DIRECTIVE
Your answer should show every line of the material below that includes "débutants".

RECORDS SHOWN
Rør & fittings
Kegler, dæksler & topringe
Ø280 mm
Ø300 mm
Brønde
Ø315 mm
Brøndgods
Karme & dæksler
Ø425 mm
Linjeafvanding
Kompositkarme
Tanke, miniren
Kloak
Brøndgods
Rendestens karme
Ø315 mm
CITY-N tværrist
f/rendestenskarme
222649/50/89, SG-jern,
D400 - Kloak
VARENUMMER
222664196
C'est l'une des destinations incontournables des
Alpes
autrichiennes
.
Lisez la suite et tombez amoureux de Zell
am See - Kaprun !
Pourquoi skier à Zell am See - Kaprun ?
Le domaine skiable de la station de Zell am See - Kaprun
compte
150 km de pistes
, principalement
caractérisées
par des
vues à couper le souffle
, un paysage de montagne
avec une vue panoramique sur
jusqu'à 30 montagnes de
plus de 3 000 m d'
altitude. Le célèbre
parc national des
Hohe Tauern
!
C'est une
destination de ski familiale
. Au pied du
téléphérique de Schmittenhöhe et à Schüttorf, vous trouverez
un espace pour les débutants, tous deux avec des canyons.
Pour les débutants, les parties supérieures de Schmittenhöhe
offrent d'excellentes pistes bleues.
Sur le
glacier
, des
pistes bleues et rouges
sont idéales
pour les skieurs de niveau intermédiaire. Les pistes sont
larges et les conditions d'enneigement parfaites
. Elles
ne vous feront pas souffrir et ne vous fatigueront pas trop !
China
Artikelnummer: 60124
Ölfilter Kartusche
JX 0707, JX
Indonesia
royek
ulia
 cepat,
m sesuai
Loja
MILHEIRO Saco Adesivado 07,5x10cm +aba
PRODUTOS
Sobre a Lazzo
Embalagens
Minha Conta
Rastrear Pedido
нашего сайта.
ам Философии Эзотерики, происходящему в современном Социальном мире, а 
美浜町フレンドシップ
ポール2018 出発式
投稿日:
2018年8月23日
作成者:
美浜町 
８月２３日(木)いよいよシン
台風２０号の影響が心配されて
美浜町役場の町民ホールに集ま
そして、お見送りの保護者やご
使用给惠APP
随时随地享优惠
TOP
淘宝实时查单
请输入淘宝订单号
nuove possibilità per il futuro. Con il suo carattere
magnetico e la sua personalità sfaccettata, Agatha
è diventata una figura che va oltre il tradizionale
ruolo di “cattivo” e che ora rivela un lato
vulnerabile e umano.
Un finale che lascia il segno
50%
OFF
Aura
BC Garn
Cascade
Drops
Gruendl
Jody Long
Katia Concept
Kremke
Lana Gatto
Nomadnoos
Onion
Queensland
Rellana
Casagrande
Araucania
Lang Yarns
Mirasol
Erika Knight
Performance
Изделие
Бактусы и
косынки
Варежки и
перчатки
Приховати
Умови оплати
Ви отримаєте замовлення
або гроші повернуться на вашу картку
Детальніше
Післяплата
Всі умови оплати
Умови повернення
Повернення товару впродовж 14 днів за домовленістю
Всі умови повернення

RESPONSE FOR THIS EXERCISE
un espace pour les débutants, tous deux avec des canyons.
Pour les débutants, les parties supérieures de Schmittenhöhe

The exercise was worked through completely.